Cette exposition a été réalisée également avec la collaboration et les conseils scientifiques de Barbara Glowczewski et Jessica de Largy Healy, chercheur au Musée du Quai Branly.
6 commentaires:
Mille remerciements, Bertrand. Les photos sont superbes. J'attends l'arrivee de la catalogue avec impatience.
Hello Will,
Il mérite le détour. Un ouvrage de référence avec une portée scientifique digne d'intérêt.
Trop beau, trop fort ton texte sur cette fascinante exposition. Tes connaissances, tes compétences,tes contacts, ta collection. Ta vocation.
Bravo et merci. Par quel hasard ai-je ouvert ton blog ce soir ? Il n'y a pas de hasard. Rencontre.
Nicole
Bonjour Nicole,
Merci pour ton commentaire si chaleureux et cette rencontre par ce blog. Je tente de partager cette passion et pourquoi de susciter des vocations pour cet art signifiant des antipodes.
A bientôt,
Bertrand
Bonjour,
Je suis à la recherche de certaines oeuvres de cette exposition, pour une séquence en arts visuels dans ma classe de CM1.
J'aimerais présenter à mes élèves au moins une oeuvre d'art aborigène qui est "une carte, un plan". J'en avais vu lors de l'exposition mais impossible de me rappeler de noms d'artistes associés.

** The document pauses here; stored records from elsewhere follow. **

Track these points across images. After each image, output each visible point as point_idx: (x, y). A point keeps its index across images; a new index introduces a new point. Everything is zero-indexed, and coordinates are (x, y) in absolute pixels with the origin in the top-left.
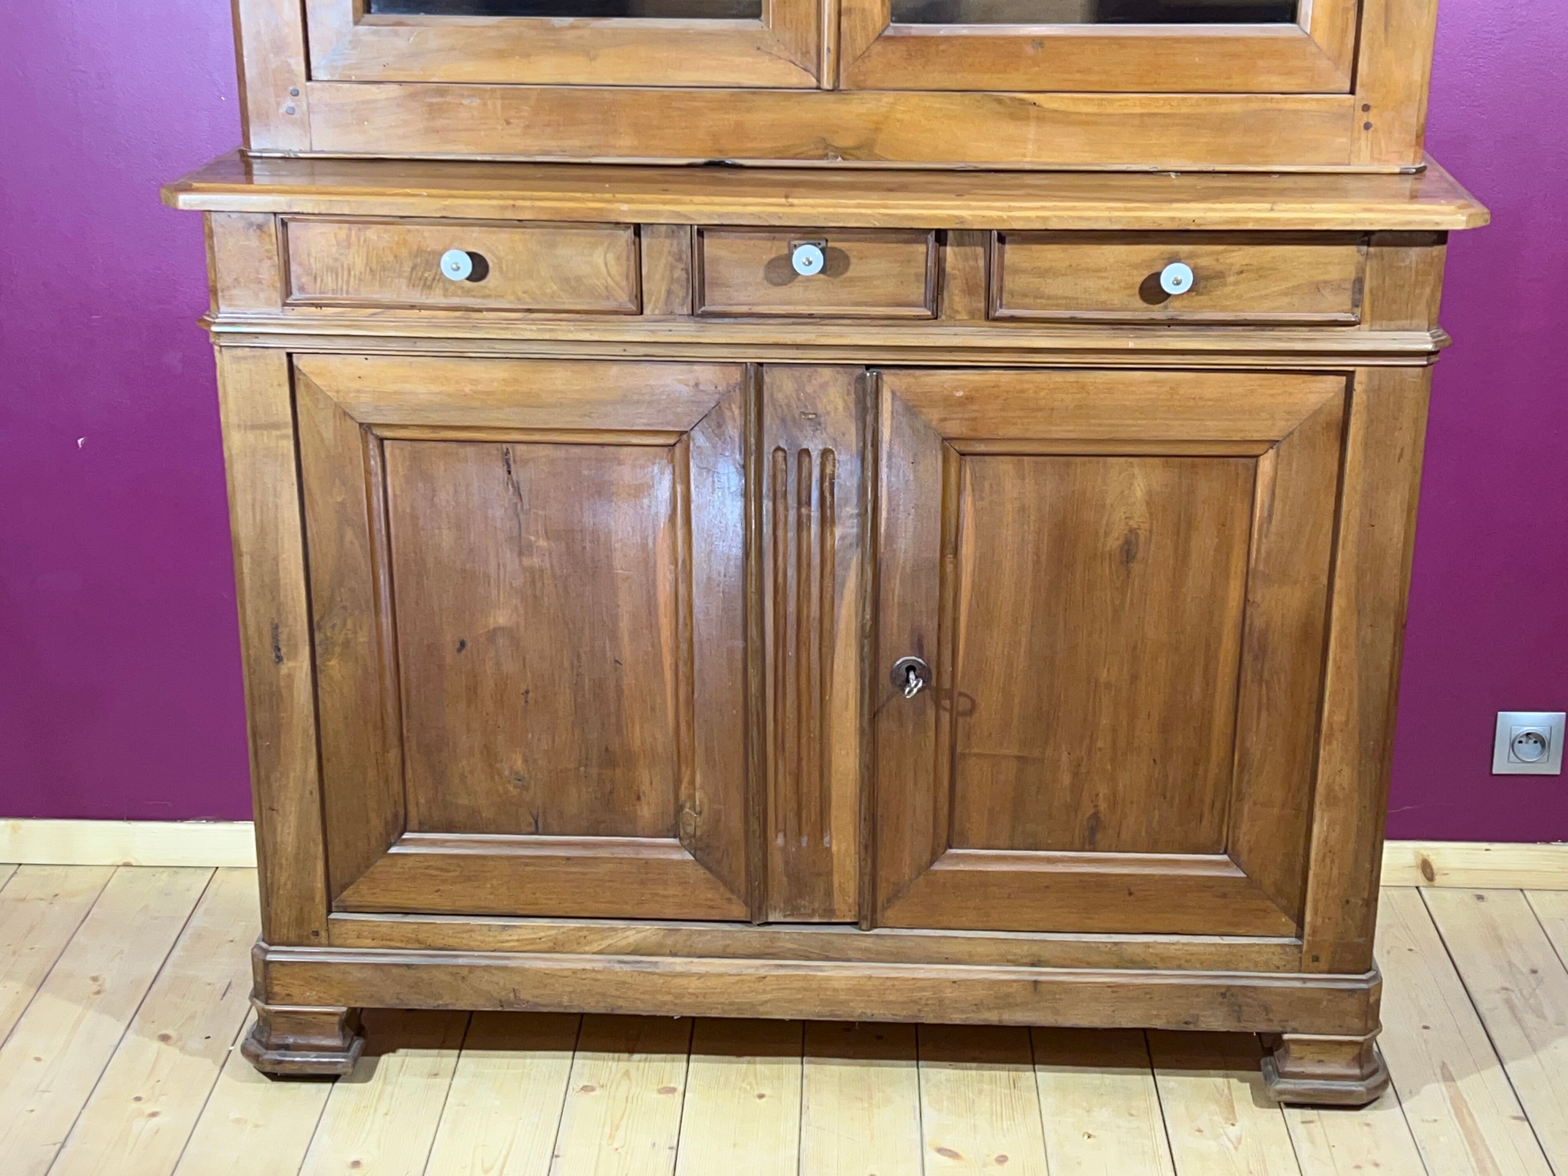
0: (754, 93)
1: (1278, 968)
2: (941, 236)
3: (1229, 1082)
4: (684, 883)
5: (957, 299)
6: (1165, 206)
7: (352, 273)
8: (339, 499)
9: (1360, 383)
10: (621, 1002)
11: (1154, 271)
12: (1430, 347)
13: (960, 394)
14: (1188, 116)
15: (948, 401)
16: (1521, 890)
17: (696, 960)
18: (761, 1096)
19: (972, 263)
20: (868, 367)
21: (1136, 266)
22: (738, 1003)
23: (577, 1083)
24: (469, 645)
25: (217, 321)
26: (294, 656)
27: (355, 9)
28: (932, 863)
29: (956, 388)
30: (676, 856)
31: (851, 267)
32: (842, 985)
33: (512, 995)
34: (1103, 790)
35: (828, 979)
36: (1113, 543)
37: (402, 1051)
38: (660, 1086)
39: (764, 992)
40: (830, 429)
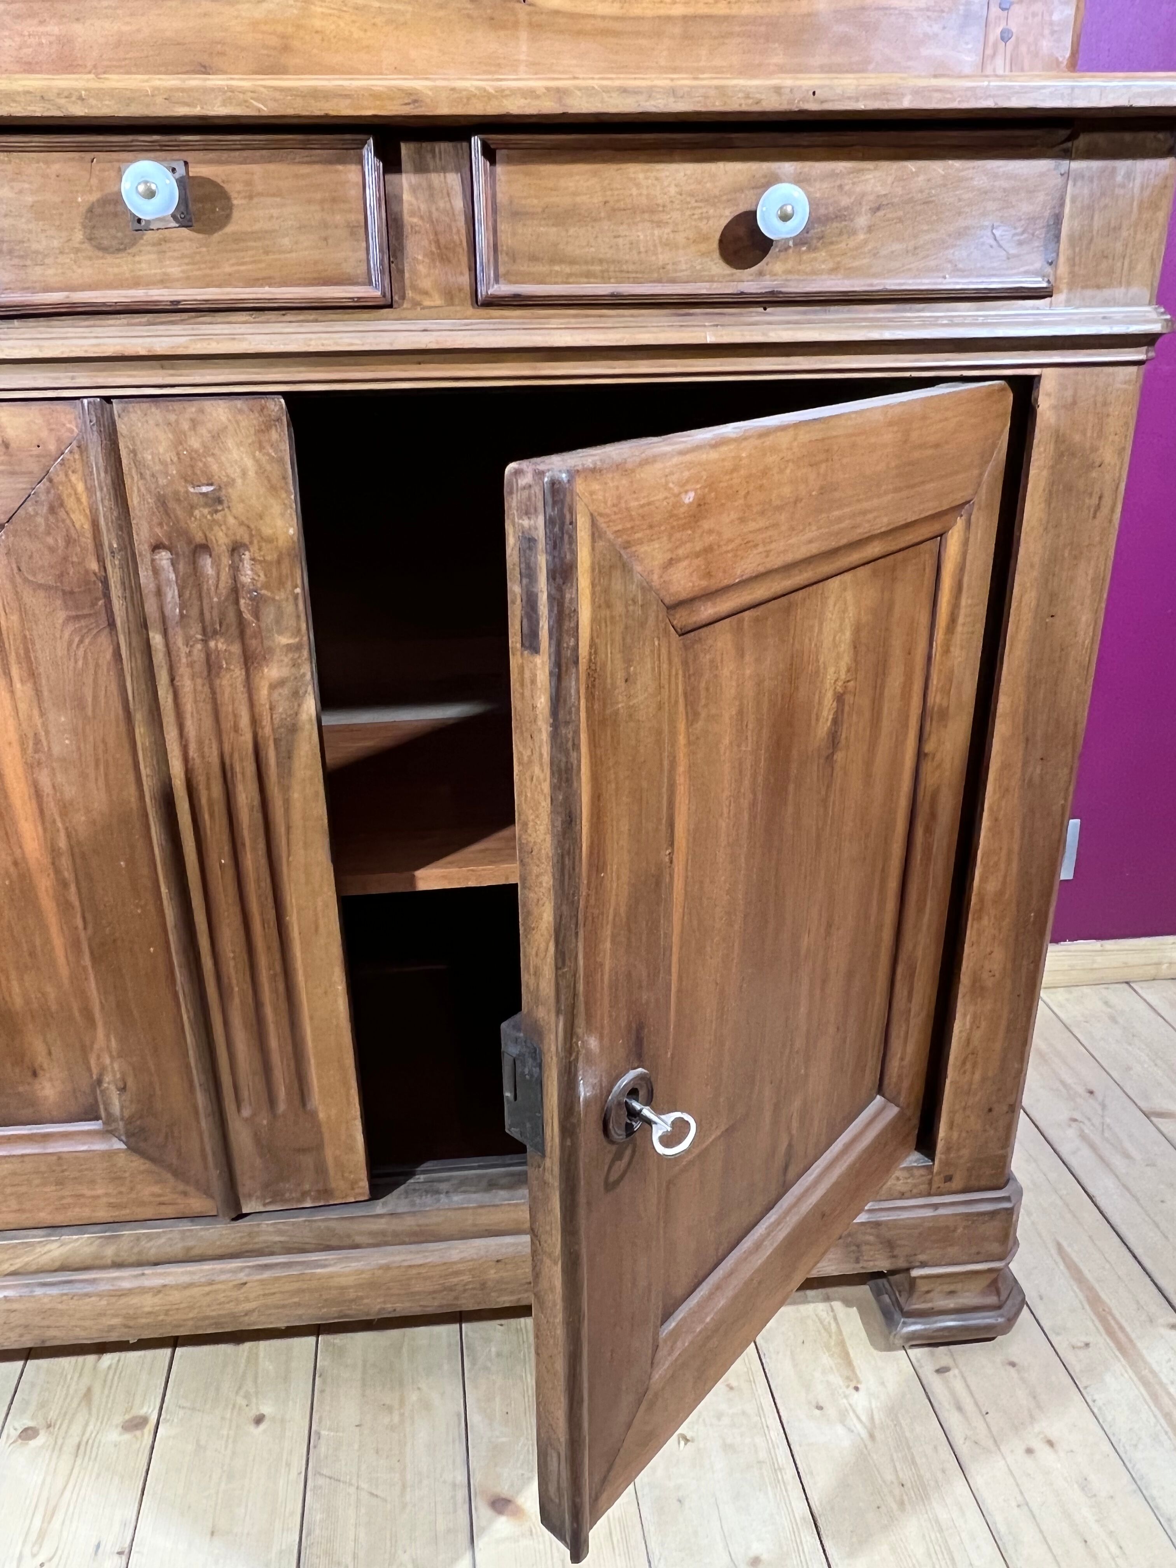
1: (903, 1194)
4: (116, 1180)
5: (422, 269)
9: (1049, 395)
14: (754, 20)
17: (148, 1271)
18: (259, 1420)
21: (710, 200)
22: (213, 1318)
23: (17, 1424)
30: (100, 1146)
31: (236, 214)
32: (350, 1281)
38: (127, 1417)
39: (247, 1300)
40: (239, 509)
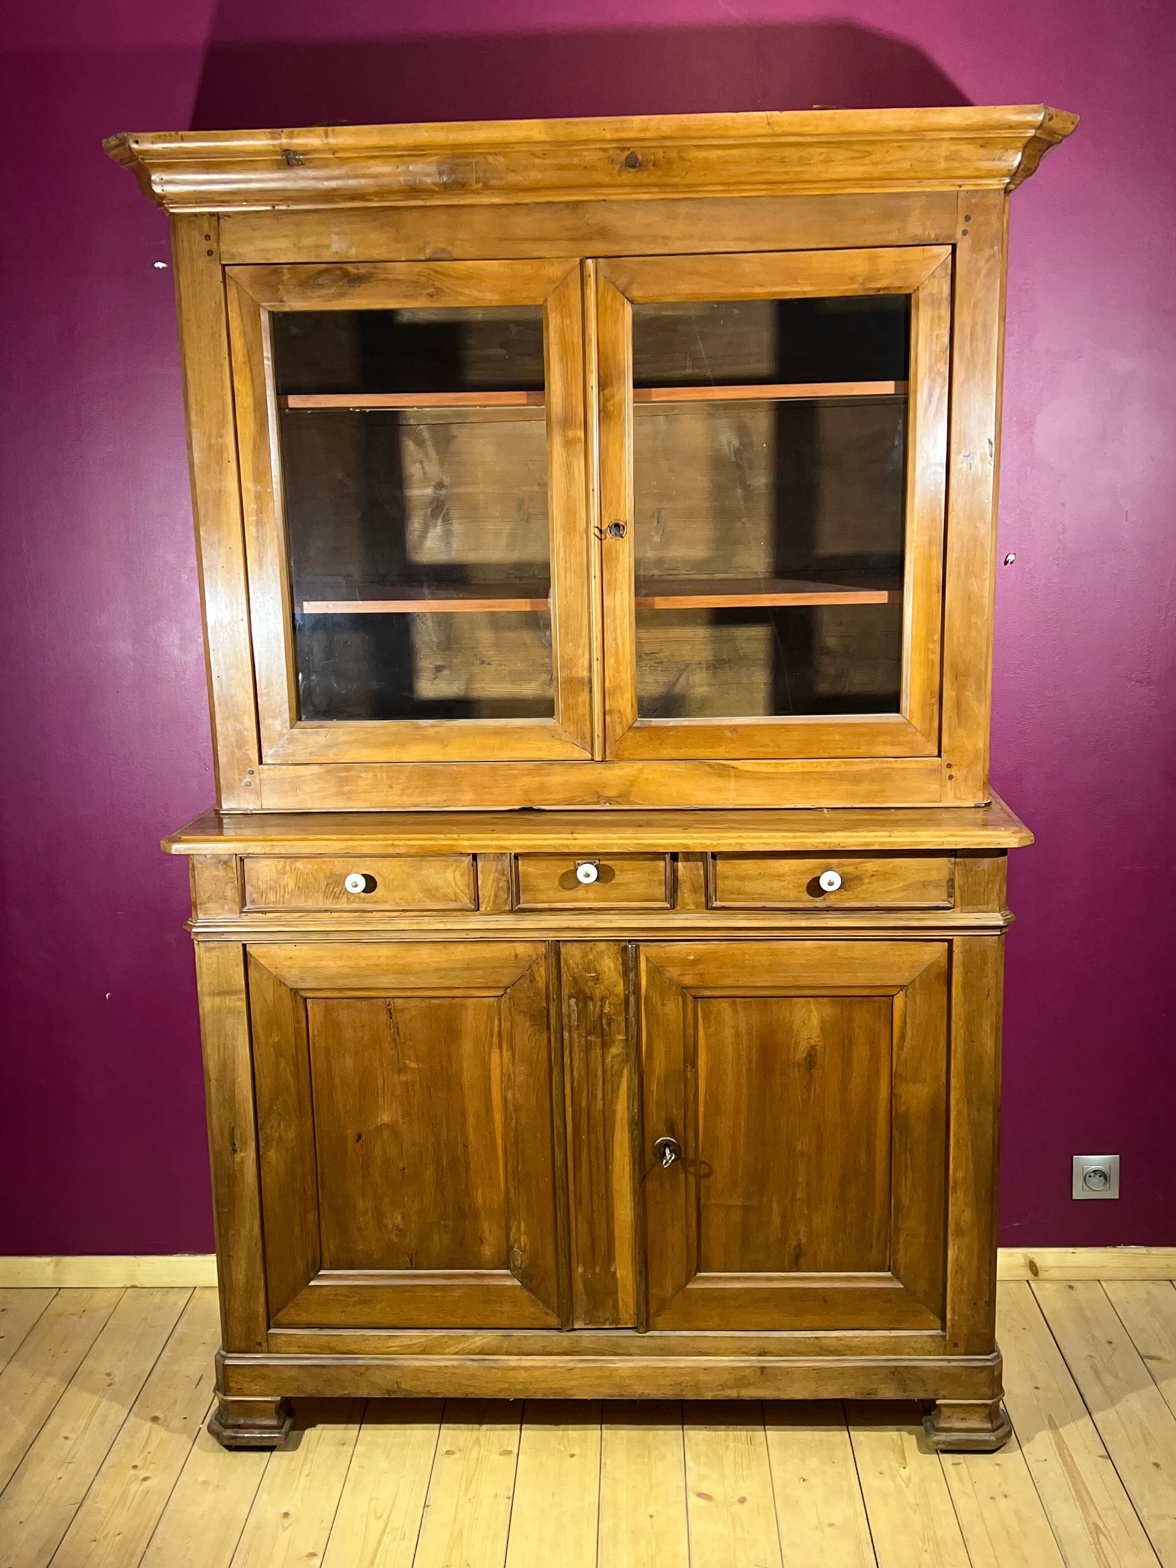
0: (551, 764)
1: (930, 1352)
2: (674, 856)
3: (901, 1436)
4: (514, 1303)
5: (686, 895)
6: (820, 834)
7: (287, 890)
8: (277, 1039)
9: (957, 947)
10: (471, 1390)
11: (815, 876)
12: (1001, 923)
13: (692, 957)
14: (834, 773)
15: (685, 963)
16: (1099, 1281)
17: (524, 1357)
18: (572, 1456)
19: (695, 872)
20: (630, 941)
21: (803, 873)
22: (554, 1389)
23: (443, 1449)
24: (364, 1137)
25: (196, 924)
26: (244, 1148)
27: (291, 719)
28: (687, 1283)
29: (689, 954)
30: (509, 1282)
31: (616, 877)
32: (626, 1373)
33: (396, 1386)
34: (803, 1228)
35: (617, 1369)
36: (800, 1055)
37: (320, 1426)
38: (501, 1450)
39: (573, 1379)
40: (606, 983)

Avez-vous une idée ? (je suis maintenant à Strasbourg et le livre de l'expo n'est pas dispo pour que j'aille à la source).
Merci ;)
Bonjour Lasacripante,
Votre démarche est une bonne idée.
A l'entrée de l'expo, figurait une grande toile, visible sur le sol et également au plafond sur une glace. Elle figure des territoires terrestres et cosmiques autour de la constellation d'Orion. C'est peut cela que vous recherchez ?
Si c'est le cas, dites le moi. Cette toile faisant partie de ma collection, je pourrais vous envoyer une photo pour vos travaux. L'usage du visuel doit être réservé et modéré car celui-ci appartient à l'artiste.